■ **Directions for this task**
From the line with "staining of head" to the line with "is of adenocarcinoma", output every line below exactly, both ends included. Skip the pictures.

■ **Given information**
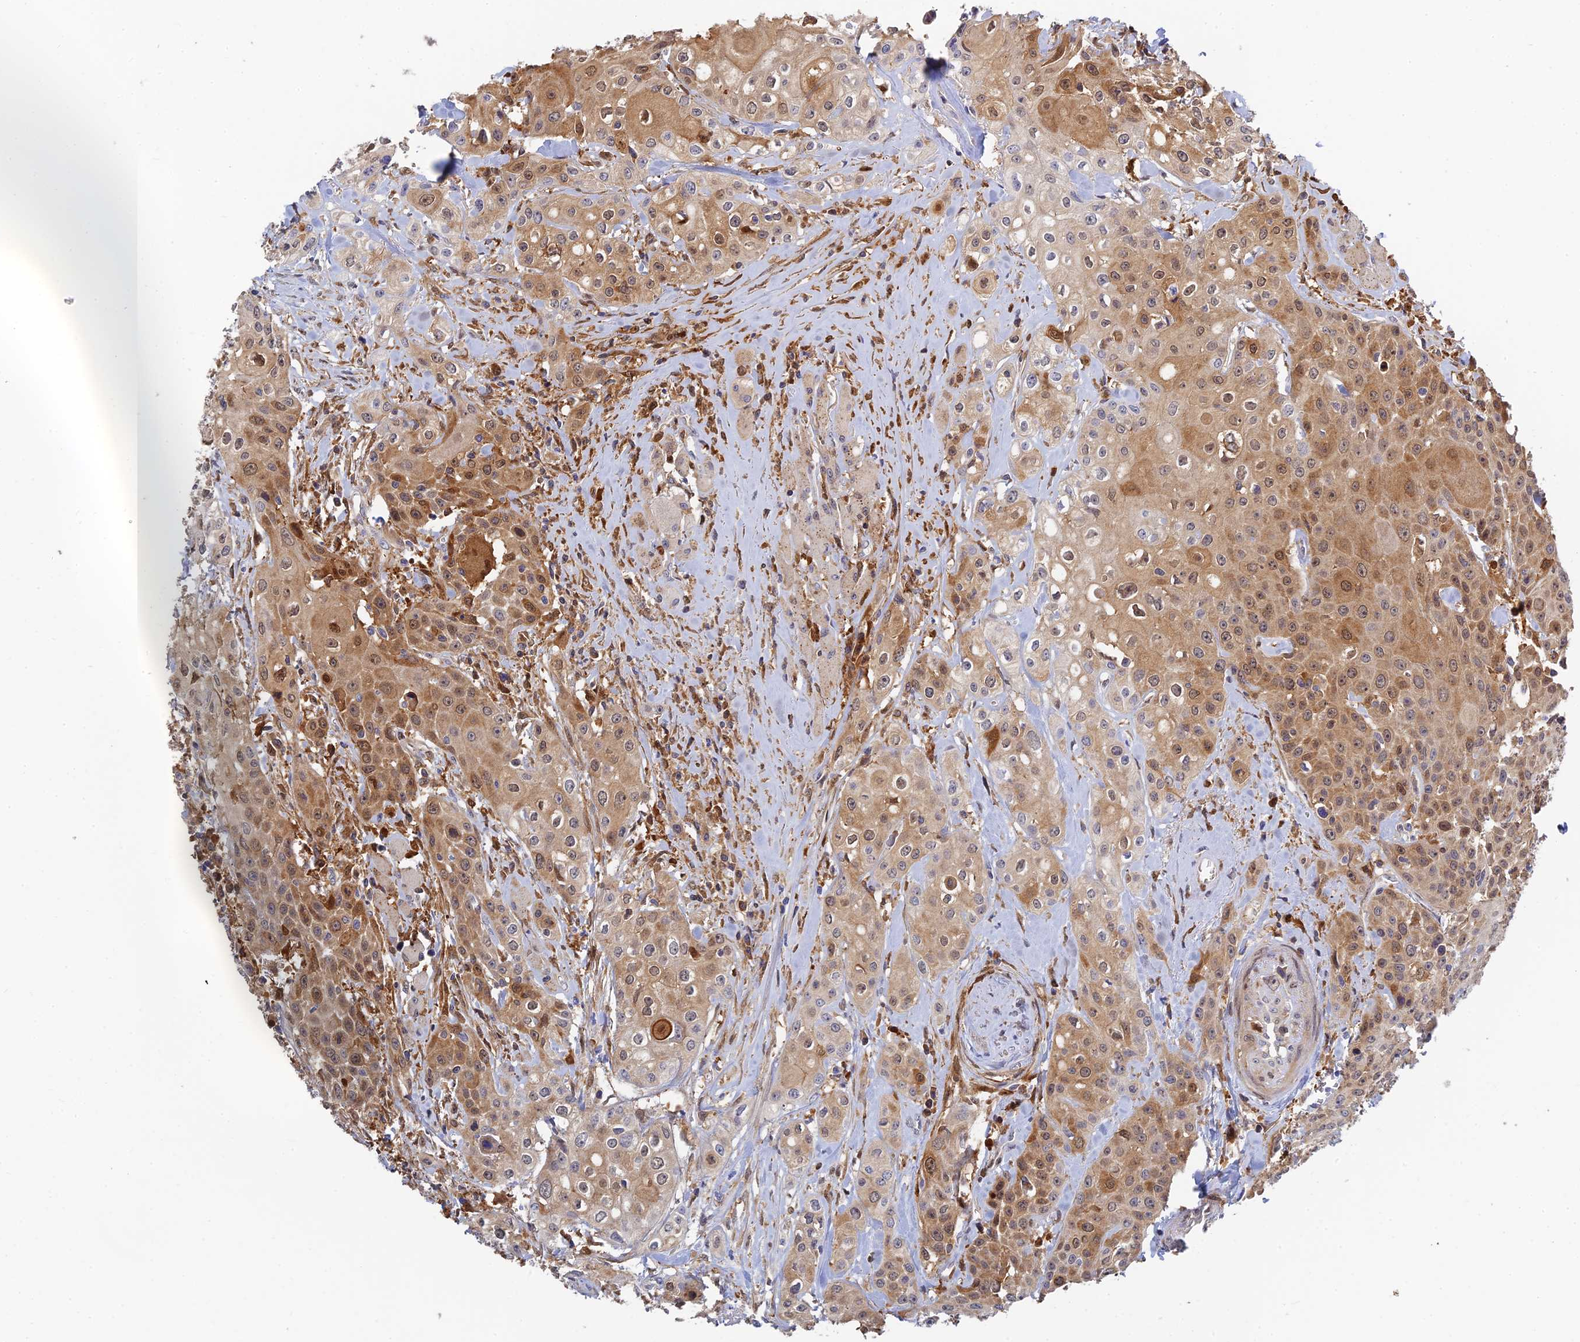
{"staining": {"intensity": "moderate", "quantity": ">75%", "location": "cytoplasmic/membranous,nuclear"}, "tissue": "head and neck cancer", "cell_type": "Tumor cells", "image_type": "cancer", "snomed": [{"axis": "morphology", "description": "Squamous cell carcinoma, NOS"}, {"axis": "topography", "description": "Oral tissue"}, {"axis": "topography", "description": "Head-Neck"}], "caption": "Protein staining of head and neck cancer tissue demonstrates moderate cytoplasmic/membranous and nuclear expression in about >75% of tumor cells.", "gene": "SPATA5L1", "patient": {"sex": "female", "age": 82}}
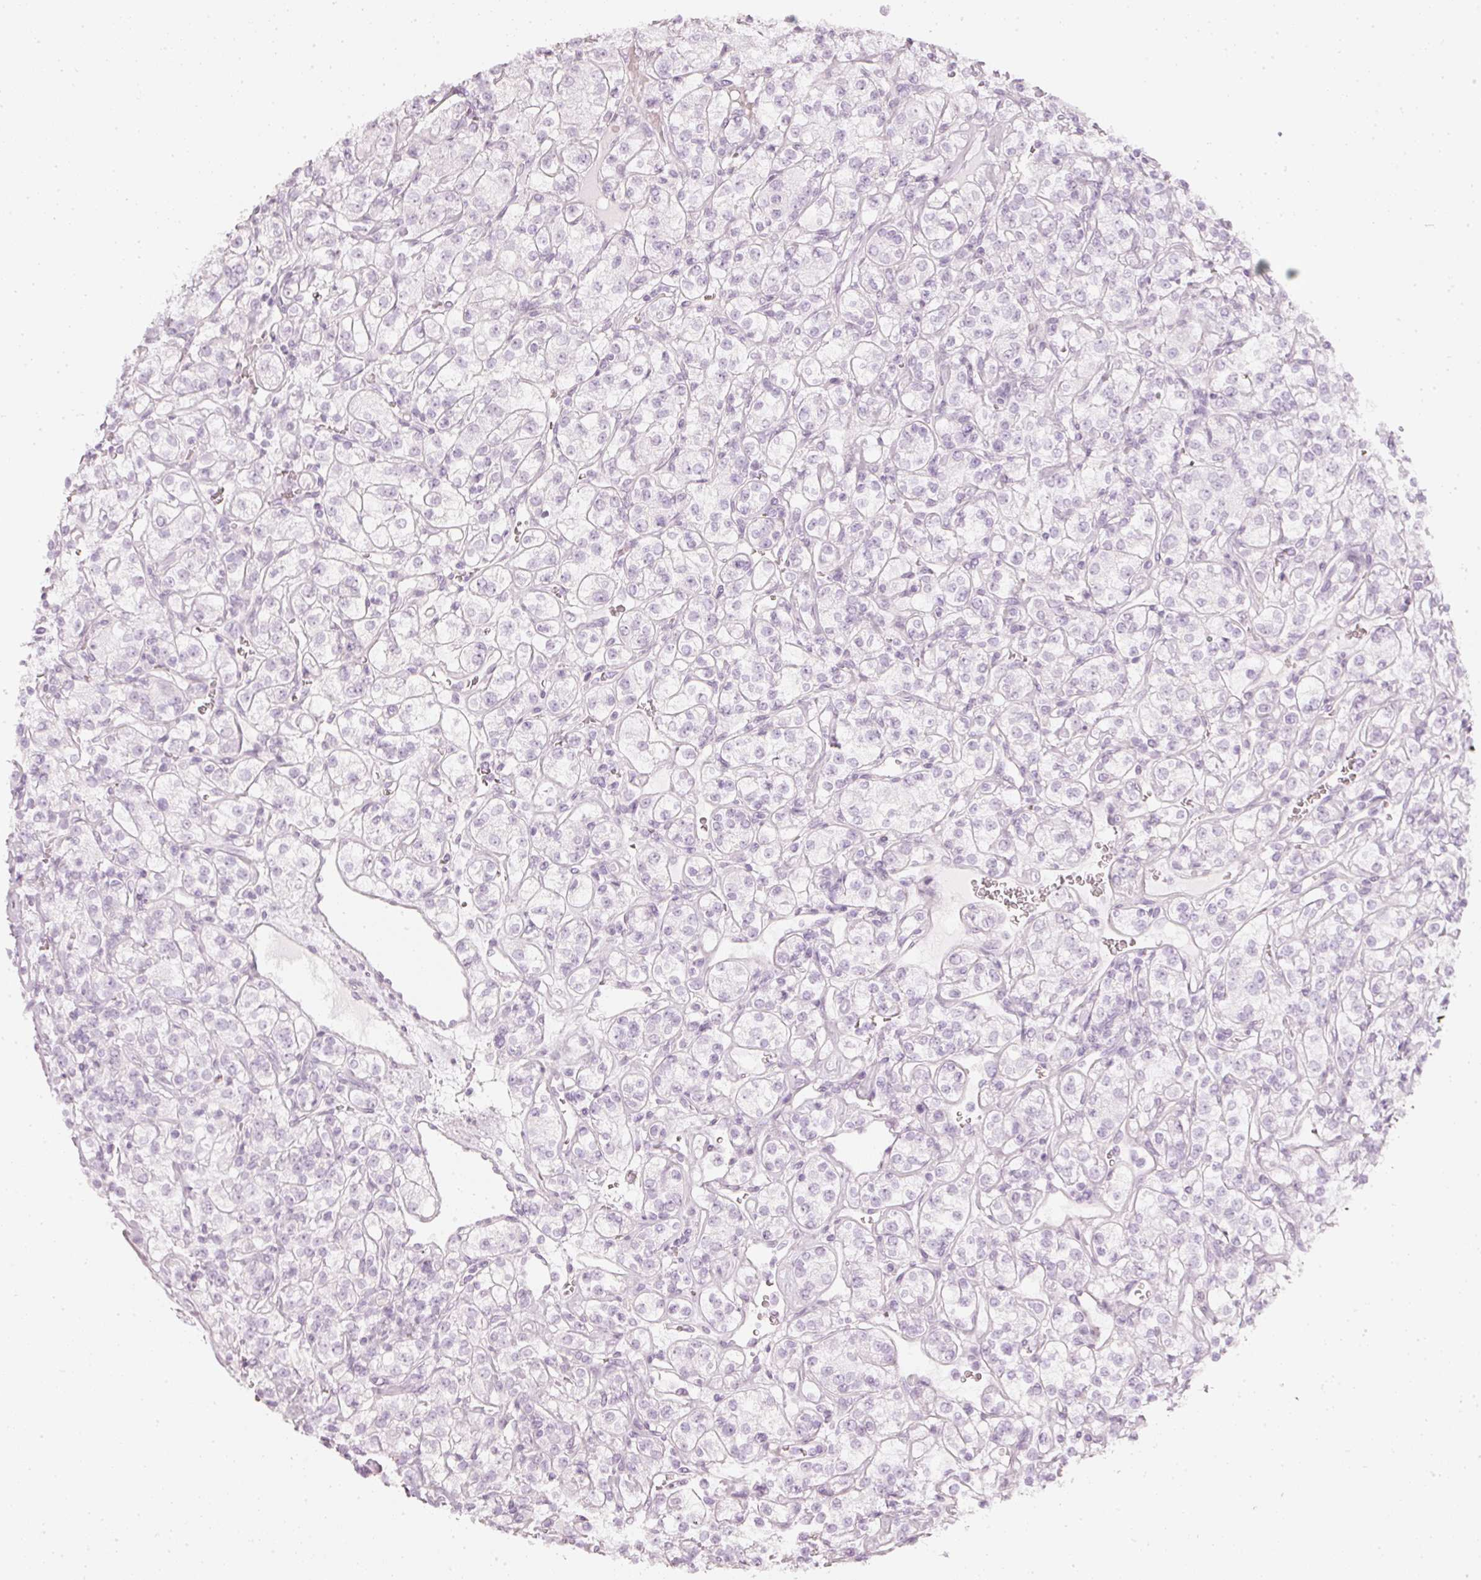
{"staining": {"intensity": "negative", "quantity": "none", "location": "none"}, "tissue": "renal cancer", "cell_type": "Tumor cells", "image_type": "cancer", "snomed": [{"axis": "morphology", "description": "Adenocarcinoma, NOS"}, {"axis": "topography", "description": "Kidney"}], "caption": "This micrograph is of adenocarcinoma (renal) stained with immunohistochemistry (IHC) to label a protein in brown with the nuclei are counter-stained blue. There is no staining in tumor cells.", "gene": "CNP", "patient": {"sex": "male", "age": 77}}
---
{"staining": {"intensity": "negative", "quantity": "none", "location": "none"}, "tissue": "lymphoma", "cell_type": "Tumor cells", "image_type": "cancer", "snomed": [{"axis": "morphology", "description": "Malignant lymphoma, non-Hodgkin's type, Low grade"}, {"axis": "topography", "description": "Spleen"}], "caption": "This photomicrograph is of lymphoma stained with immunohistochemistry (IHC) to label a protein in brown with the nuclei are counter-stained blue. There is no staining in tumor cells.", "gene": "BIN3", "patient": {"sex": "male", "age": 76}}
...
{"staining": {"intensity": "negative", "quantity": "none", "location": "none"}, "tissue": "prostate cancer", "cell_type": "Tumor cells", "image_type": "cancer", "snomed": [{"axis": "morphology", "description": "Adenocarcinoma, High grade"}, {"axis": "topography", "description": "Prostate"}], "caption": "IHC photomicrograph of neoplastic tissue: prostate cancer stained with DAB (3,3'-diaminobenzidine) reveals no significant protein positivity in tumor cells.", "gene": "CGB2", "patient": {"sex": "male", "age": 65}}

■ **Exercise result**
{"staining": {"intensity": "moderate", "quantity": ">75%", "location": "cytoplasmic/membranous,nuclear"}, "tissue": "head and neck cancer", "cell_type": "Tumor cells", "image_type": "cancer", "snomed": [{"axis": "morphology", "description": "Squamous cell carcinoma, NOS"}, {"axis": "topography", "description": "Oral tissue"}, {"axis": "topography", "description": "Head-Neck"}], "caption": "Protein staining of head and neck cancer tissue demonstrates moderate cytoplasmic/membranous and nuclear expression in about >75% of tumor cells.", "gene": "SPATA5L1", "patient": {"sex": "female", "age": 82}}
{"staining": {"intensity": "negative", "quantity": "none", "location": "none"}, "tissue": "renal cancer", "cell_type": "Tumor cells", "image_type": "cancer", "snomed": [{"axis": "morphology", "description": "Adenocarcinoma, NOS"}, {"axis": "topography", "description": "Kidney"}], "caption": "This micrograph is of adenocarcinoma (renal) stained with immunohistochemistry (IHC) to label a protein in brown with the nuclei are counter-stained blue. There is no staining in tumor cells.", "gene": "CNP", "patient": {"sex": "male", "age": 77}}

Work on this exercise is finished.